Conhecer de onde vem para saber para onde vai é o lema ao qual os movimentos sociais negros e indígenas aderiram para tentar romper com o racismo estrutural. Em um país desigual — em que pessoas pretas e pardas, mesmo sendo 56% da população, ainda enfrentam dificuldades no acesso à educação —, o pontapé da mudança, segundo estudiosos, é empoderar crianças, jovens e adultos a partir das culturas e saberes ancestrais, que passam longe da exploração e da escravatura.
— Ancestralidade é igual a uma teia de aranha, juntando os caminhos dos saberes de algo que não começa só em mim, mas que significa pertencer. O Brasil precisa construir sua teia. Precisamos de uma pedagogia do pertencimento, pensar no Brasil grande, uma teia da qual faço parte, seja do povo indígena, africano ou europeu. Somos um povo que precisa construir sua ancestralidade e a autoestima das nossas crianças, e não negar aquilo que somos — defende o professor e escritor Daniel Munduruku, no Festival LED.
A ancestralidade pode ser entendida de diferentes formas, a depender da tradição de cada povo. Entre os africanos, por exemplo, Ana Maria Gonçalves, autora de “Um defeito de cor”, aponta que o legado encontra-se nas famílias adotivas, formadas por parentes e amigos. A conexão ancestral está ainda na escuta dos saberes e no respeito aos idosos, assim como na cultura indígena.
Escola é semente
Um caminho possível para a construção desse pertencimento é a educação. Ana Maria diz que o debate sobre resgate ancestral é recente, visto que até mesmo a palavra “racismo” só foi incluída no dicionário brasileiro em 1982. Segundo a escritora, é de extrema importância que diferentes pessoas tenham acesso a ensino de qualidade para que o “heroísmo” europeu colonizador, ensinado nos livros didáticos, seja ressignificado.
— A representatividade pode ser uma grande armadilha. Acabam sendo os mesmos rostos, e somos diversos. A gente não vê nenhum branco representar todos os brancos, então não podemos representar todos os pretos. Meu papel é abrir espaços para que mais pessoas possam falar por si. Minha ancestralidade aponta para o futuro — afirma.
Um dos lugares onde a diversidade mais aflora e pode ser compartilhada é o ambiente escolar, com participação ativa dos professores e famílias. Por isso, a Lei nº 10.639, que institui a obrigatoriedade do ensino da história e da cultura afro-brasileiras nas escolas, é tão importante, de acordo com o ator Lázaro Ramos. Criada a partir da mobilização do movimento negro, a legislação completou 20 anos em janeiro e representa uma tentativa de resgatar e incluir no currículo escolar, em especial nas áreas de Educação Artística, Literatura e História, a contribuição do povo negro brasileiro nas áreas social, econômica e política durante a história do país.
— O papel da escola e dos educadores é fundamental na construção da ancestralidade. É preciso conhecer a história do nosso país e, para isso, não tem como a gente não falar da valorização do professor. A ancestralidade se constrói também nas pessoas que constroem esse saber — destacou o ator durante a mesa “Como o passado pode guiar futuros?”.

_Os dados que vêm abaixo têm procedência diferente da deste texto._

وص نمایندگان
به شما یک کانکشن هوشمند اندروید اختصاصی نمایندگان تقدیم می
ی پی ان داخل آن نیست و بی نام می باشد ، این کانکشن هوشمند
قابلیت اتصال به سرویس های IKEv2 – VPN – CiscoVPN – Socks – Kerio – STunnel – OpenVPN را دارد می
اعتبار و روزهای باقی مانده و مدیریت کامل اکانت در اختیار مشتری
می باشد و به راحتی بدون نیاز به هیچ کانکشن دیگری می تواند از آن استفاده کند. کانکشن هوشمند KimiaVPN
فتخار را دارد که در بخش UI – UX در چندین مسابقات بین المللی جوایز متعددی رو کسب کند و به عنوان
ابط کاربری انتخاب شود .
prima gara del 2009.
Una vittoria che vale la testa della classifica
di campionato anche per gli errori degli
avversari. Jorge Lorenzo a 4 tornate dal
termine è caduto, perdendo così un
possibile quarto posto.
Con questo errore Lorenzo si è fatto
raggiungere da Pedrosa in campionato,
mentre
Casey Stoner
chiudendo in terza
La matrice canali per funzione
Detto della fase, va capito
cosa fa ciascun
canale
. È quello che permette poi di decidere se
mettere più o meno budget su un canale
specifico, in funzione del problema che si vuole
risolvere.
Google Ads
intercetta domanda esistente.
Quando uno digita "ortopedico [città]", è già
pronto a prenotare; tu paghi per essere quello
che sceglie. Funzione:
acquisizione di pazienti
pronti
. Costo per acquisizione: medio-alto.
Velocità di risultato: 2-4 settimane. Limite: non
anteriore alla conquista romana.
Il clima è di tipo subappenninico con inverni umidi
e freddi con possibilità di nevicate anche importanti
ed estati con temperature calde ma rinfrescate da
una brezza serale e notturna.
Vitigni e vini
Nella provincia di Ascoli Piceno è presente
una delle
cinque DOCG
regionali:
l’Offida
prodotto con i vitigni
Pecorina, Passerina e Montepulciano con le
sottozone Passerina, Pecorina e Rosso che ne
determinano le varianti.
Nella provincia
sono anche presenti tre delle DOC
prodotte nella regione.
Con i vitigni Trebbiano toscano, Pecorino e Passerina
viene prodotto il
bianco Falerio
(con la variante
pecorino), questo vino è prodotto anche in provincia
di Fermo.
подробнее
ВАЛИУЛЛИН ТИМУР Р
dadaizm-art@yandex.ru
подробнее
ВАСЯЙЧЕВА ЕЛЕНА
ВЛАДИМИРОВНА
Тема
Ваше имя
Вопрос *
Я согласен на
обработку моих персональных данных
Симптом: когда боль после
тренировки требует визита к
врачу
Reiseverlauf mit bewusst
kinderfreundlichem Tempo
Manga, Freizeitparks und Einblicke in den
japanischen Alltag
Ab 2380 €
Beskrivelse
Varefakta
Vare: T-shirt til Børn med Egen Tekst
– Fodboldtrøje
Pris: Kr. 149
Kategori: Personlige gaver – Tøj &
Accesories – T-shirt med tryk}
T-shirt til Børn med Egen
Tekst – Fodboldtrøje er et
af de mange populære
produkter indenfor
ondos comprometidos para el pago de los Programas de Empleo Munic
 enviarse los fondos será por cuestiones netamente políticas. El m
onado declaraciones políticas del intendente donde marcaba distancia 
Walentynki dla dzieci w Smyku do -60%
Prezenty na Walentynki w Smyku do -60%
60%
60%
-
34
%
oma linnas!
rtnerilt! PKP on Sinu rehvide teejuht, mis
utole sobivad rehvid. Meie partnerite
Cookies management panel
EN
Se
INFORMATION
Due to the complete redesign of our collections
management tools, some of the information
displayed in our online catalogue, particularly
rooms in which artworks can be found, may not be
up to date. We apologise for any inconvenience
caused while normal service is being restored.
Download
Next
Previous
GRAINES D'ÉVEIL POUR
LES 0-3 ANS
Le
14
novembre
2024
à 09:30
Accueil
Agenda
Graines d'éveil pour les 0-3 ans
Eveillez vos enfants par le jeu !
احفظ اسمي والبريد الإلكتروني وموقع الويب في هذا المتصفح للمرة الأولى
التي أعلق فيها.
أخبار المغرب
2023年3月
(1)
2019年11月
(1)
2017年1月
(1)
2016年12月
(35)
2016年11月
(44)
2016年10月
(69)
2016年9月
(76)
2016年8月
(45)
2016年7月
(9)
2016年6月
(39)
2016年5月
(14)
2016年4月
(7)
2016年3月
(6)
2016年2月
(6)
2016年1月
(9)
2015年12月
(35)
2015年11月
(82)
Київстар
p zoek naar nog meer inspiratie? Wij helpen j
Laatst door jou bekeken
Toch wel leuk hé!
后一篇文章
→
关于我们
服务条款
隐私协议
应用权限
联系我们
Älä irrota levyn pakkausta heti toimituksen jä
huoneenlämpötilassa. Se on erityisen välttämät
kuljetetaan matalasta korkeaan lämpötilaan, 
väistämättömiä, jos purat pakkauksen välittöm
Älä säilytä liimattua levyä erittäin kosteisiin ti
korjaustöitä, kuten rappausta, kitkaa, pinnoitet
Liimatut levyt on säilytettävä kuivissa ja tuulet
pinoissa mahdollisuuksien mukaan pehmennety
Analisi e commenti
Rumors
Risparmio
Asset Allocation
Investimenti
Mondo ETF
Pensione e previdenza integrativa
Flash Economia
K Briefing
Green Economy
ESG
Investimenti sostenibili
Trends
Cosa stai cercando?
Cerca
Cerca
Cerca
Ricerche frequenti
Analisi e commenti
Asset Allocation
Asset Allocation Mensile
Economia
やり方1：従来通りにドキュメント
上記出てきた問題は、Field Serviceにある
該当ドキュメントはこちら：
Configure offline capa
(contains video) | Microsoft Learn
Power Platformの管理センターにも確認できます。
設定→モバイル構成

Apesar de o acesso ao ensino superior não sanar todas as desigualdades, ele é uma grande porta de acesso, por exemplo, a profissões nas quais negros e indígenas são sub-representados. De acordo com a filósofa Katiuscia Ribeiro, a Lei de Cotas, que tenta equiparar este cenário, é uma reparação para com negros e indígenas que tiveram os seus direitos violados com a escravidão.
— Falar sobre cotas é falar sobre um processo de reconstrução. O Estado brasileiro construiu sua riqueza a partir de mão de obra de pessoas pretas. Todos os países que sofreram com os impactos da violência escravocrata implementaram o sistema de cotas — pontua a filósofa. — A entrada das pessoas negras na universidade permite que nós tenhamos juízes, médicos, filósofos, engenheiros com o olhar da problemática do movimento negro e da população indígena. Cota não é caridade. É um direito político e social para a reconstrução da participação da população — diz.
Durante o Festival LED, o professor João Luiz Pedrosa contou sua trajetória como um homem negro universitário. Apesar de hoje mais da metade dos graduandos serem pretos ou pardos, de acordo com o IBGE, as políticas de permanência ainda são escassas e precisam de manutenção. No caso dele, só foi possível concluir o curso de Geografia graças às bolsas estudantis.
— A gente fala de acesso, mas precisa falar também de permanência. Enxergo a política de cotas e outras políticas afirmativas como privilégios reorganizados. Escutamos que as cotas pegam vagas de outras pessoas. Isso significa que essa vaga tem um dono? Não é uma utopia pensar numa sociedade que respeita nossas diferenças — diz.